> [AUSGEWÄHLTER TEXT]
Der Kellner bringt schon mal die Vorspeise: Restaurant auf der griechischen Insel Mykonos Foto: imago/Robert Harding

Die griechischen Hoteliers und Tavernenwirte erwarten in diesem Jahr einen neuen Reise-Rekord. Aber die Branche kämpft mit einem großen Problem: Es fehlt an Kellnern und Zimmermädchen.

Spyros Servos sagt: „So viele Buchungen hatten wir noch nie.“ Gemeinsam mit seiner Frau betreibt der 48-Jährige auf der Insel Korfu ein kleines Drei-Sterne-Hotel. „Für Juni bis August sind unsere 22 Zimmer fast durchgehend ausgebucht“, erzählt der Hotelier. Aber in die Freude über die gute Saison mischt sich eine große Sorge: „Wir kriegen einfach kein Personal“, klagt Servos. Seit Wochen sucht er vergeblich nach drei Beschäftigten für das Housekeeping und den Frühstücksraum. „Im schlimmsten Fall müssen unsere beiden Töchter in den Sommerferien eben mit anpacken“, sagt der Familienvater.

So geht es derzeit fast allen Hoteliers und Gastronomen in Griechenland. Nachdem der Tourismus nach der zweijährigen Corona-Flaute bereits 2022 wieder kräftig zulegte, erwartet die Branche in diesem Jahr einen neuen Rekord bei den Gästezahlen. Tourismusminister Vasilis Kikilias rechnet mit einem Plus von zehn bis 20 Prozent gegenüber dem Vorjahr. „Die beliebtesten Destinationen sind praktisch ab April voll gebucht“, sagt der Minister.

> [BEREITGESTELLTE ANGABEN]
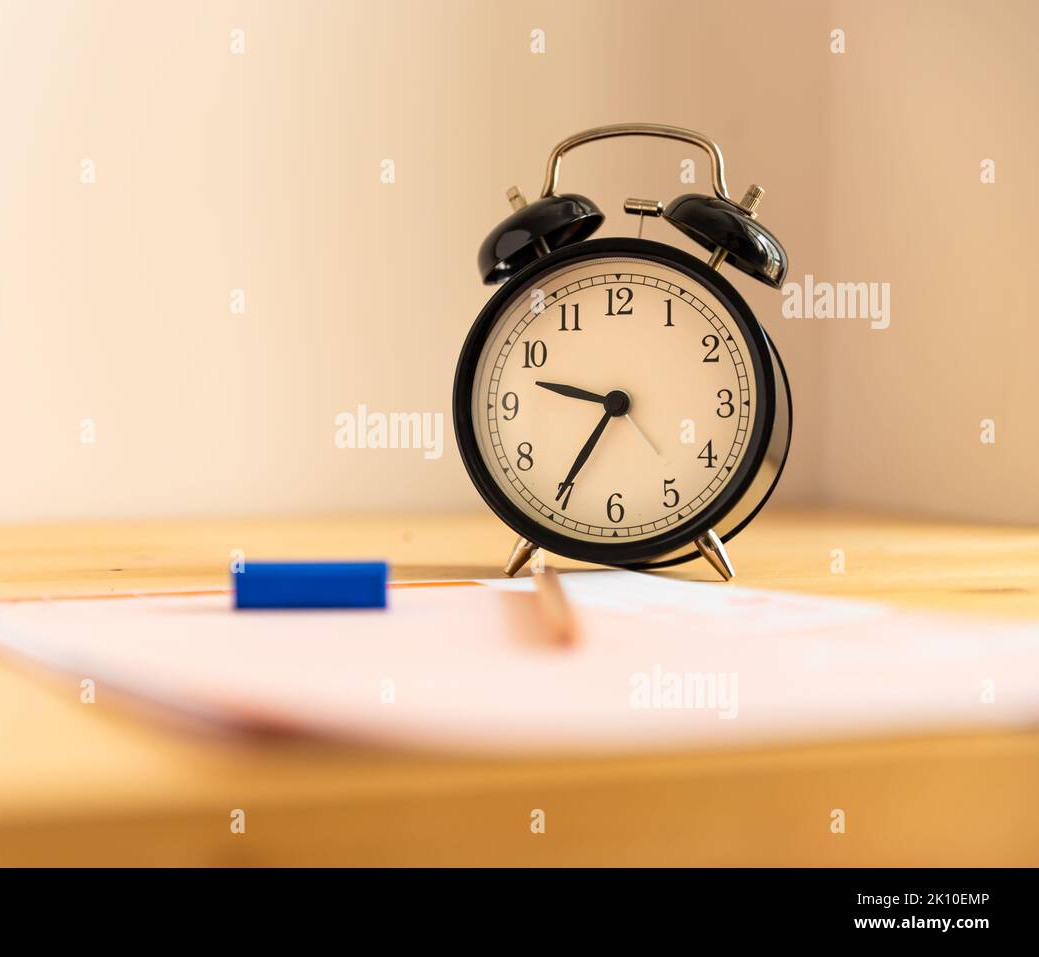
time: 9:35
--
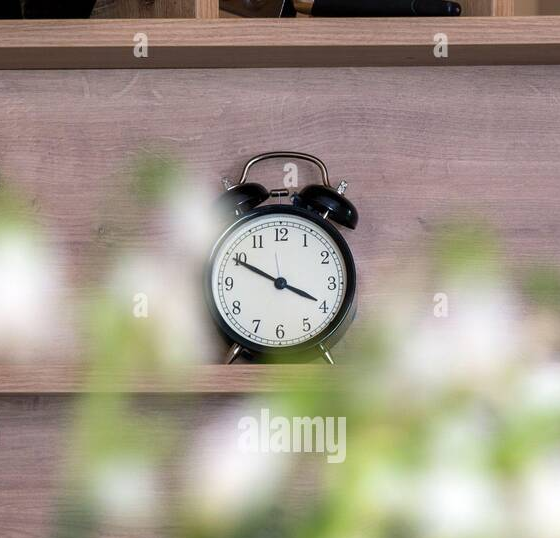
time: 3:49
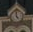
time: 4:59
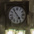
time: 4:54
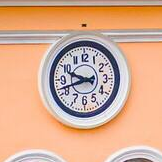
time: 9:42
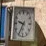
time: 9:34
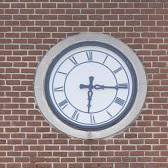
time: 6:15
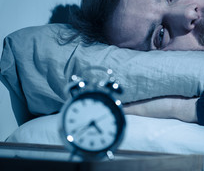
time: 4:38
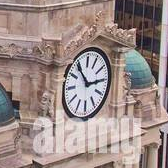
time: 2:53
---
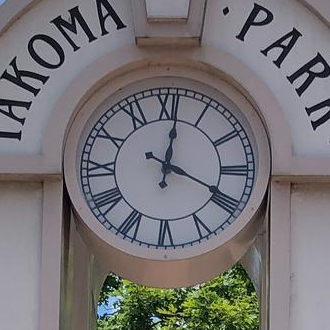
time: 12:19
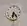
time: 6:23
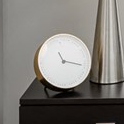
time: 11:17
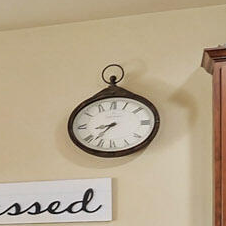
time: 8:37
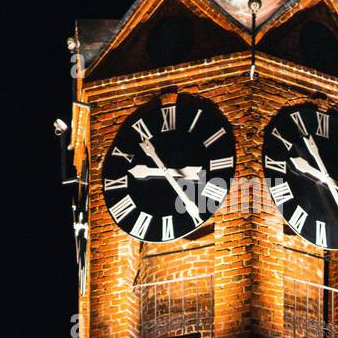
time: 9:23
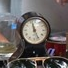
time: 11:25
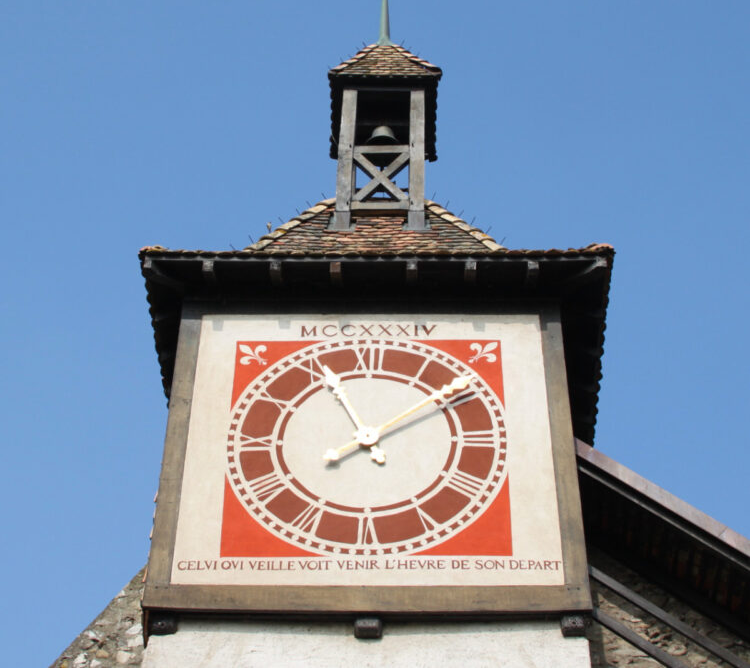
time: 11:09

> [DIE AUFGABE] Gib aus dem Text über den Personalmangel im griechischen Tourismus eine Stelle wortgetreu wieder. Setze bei den Worten „Der Kellner bringt“ ein und höre nach „sagt der Familienvater.“ auf. Die Zeilen spielen hierbei keine Rolle.

> [LÖSUNG]
Der Kellner bringt schon mal die Vorspeise: Restaurant auf der griechischen Insel Mykonos Foto: imago/Robert Harding

Die griechischen Hoteliers und Tavernenwirte erwarten in diesem Jahr einen neuen Reise-Rekord. Aber die Branche kämpft mit einem großen Problem: Es fehlt an Kellnern und Zimmermädchen.

Spyros Servos sagt: „So viele Buchungen hatten wir noch nie.“ Gemeinsam mit seiner Frau betreibt der 48-Jährige auf der Insel Korfu ein kleines Drei-Sterne-Hotel. „Für Juni bis August sind unsere 22 Zimmer fast durchgehend ausgebucht“, erzählt der Hotelier. Aber in die Freude über die gute Saison mischt sich eine große Sorge: „Wir kriegen einfach kein Personal“, klagt Servos. Seit Wochen sucht er vergeblich nach drei Beschäftigten für das Housekeeping und den Frühstücksraum. „Im schlimmsten Fall müssen unsere beiden Töchter in den Sommerferien eben mit anpacken“, sagt der Familienvater.